### WHAT NEEDS TO BE DONE
Write out the data word for word and omit every picture.

:::

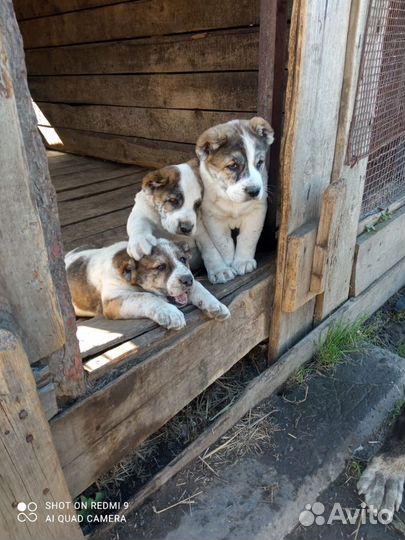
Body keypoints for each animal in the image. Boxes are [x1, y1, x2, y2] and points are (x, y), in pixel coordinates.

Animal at [66, 239, 230, 332]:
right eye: (160, 267)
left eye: (183, 259)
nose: (188, 280)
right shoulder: (112, 300)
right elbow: (145, 296)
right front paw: (170, 313)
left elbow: (199, 287)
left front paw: (215, 304)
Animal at [195, 118, 274, 278]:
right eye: (233, 166)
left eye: (260, 162)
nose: (254, 191)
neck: (233, 202)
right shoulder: (213, 217)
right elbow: (224, 243)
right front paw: (228, 263)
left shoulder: (256, 212)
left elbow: (248, 238)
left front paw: (243, 262)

:::

### WRITTEN RESPONSE
Body keypoints for each animal in the image. Boxes are [x1, y1, x2, y2] and points are (x, y), in pixel coordinates.

Animal at [66, 239, 230, 332]:
right eye: (160, 267)
left eye: (183, 259)
nose: (188, 280)
right shoulder: (112, 300)
right elbow: (145, 296)
right front paw: (170, 313)
left elbow: (199, 287)
left front paw: (215, 304)
Animal at [195, 118, 274, 278]:
right eye: (233, 166)
left eye: (260, 162)
nose: (254, 191)
neck: (233, 202)
right shoulder: (213, 217)
right elbow: (224, 243)
right front paw: (228, 263)
left shoulder: (256, 212)
left elbow: (248, 238)
left front paw: (243, 262)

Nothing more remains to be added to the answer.